Echanges avec la salle :

Au cours des échanges interactifs avec les participants, plusieurs questions ont été posées, portant sur les stratégies à adopter pour libérer de l’espace au sein du CROUS et pour établir des réseaux d’entraide efficaces. De plus, des interrogations ont été soulevées quant aux démarches à entreprendre pour fournir un accompagnement institutionnel adéquat, ainsi que sur la légitimité des actions telles que les occupations et les grèves.

V. Espitia-Perdomo a souligné la nécessité d’organiser des mobilisations au sein même de l’université, tout en encourageant la collaboration avec les collectifs de sans-papiers, afin de mettre en avant les problématiques liées à la précarité étudiante et de faire pression pour obtenir des changements au niveau du CROUS. Elle a insisté sur l’impact positif de ces actions collectives, les considérant comme des leviers essentiels pour faire valoir les droits des étudiant·es les plus vulnérables.

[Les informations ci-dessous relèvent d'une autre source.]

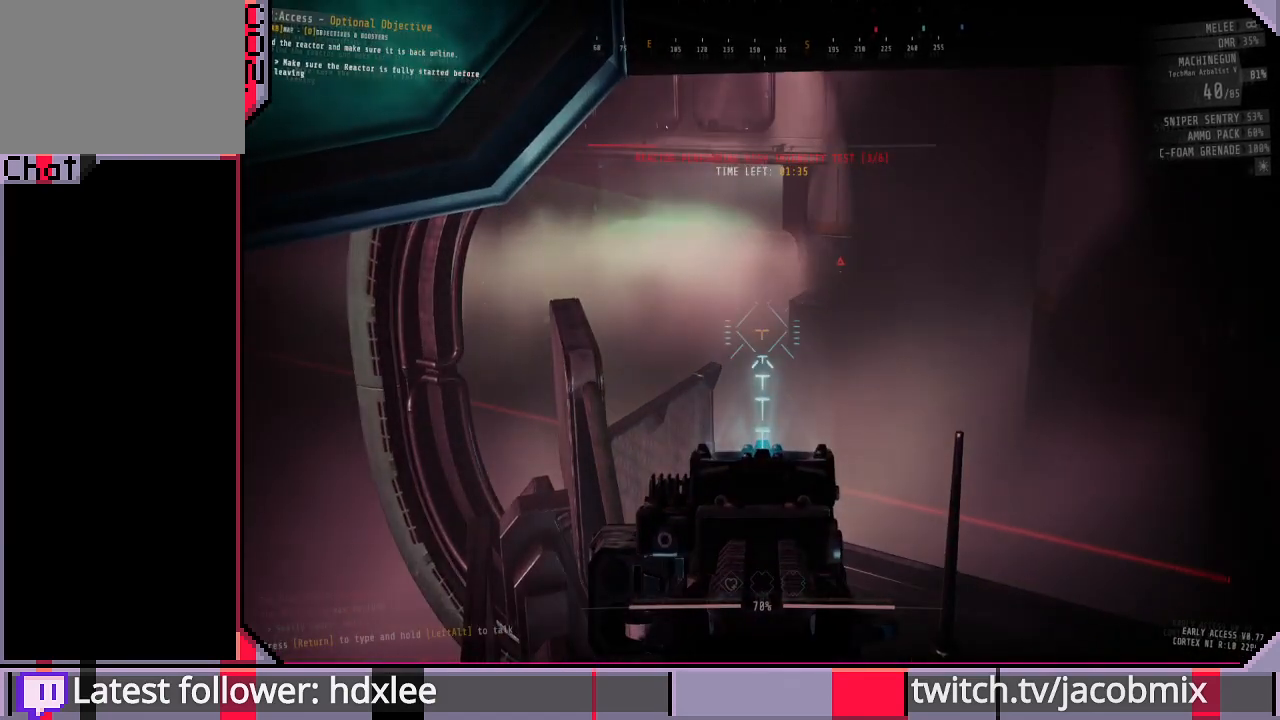
{"keys": [], "mouse": ["right"], "events": []}
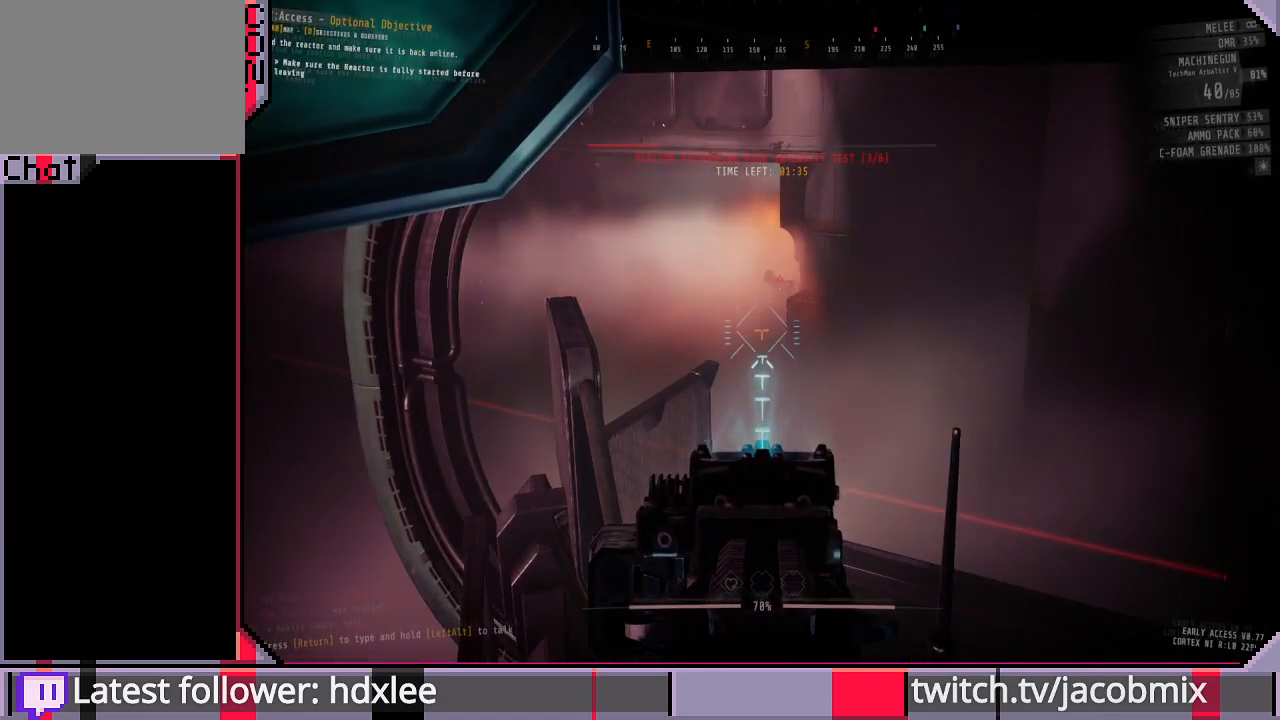
{"keys": [], "mouse": ["right"], "events": []}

De son côté, J. Gérard-Raimbeau a plaidé en faveur d’une approche axée sur la création de réseaux, mettant en avant l’importance du dialogue, de l’échange d’informations et de la solidarité entre les différentes parties prenantes. Selon elle, la construction de collaborations solides et la mutualisation des ressources sont des éléments clés pour renforcer la résilience des étudiant·es précaires face aux défis rencontrés.

Ces interventions ont éclairé l’assemblée sur la complexité des enjeux liés à la précarité étudiante et ont souligné l’importance d’une approche globale, combinant à la fois l’action directe et la coopération constructive. Elles ont également mis en évidence le potentiel transformateur de l’engagement collectif et de la solidarité dans la quête de solutions durables pour améliorer les conditions de vie et d’études des étudiant·es les plus fragilisé·es.

Conclusion de la journée

La journée s’est conclue par des réflexions sur les mobilisations futures, l’importance de la solidarité et la nécessité de lutter collectivement contre les discriminations et les inégalités.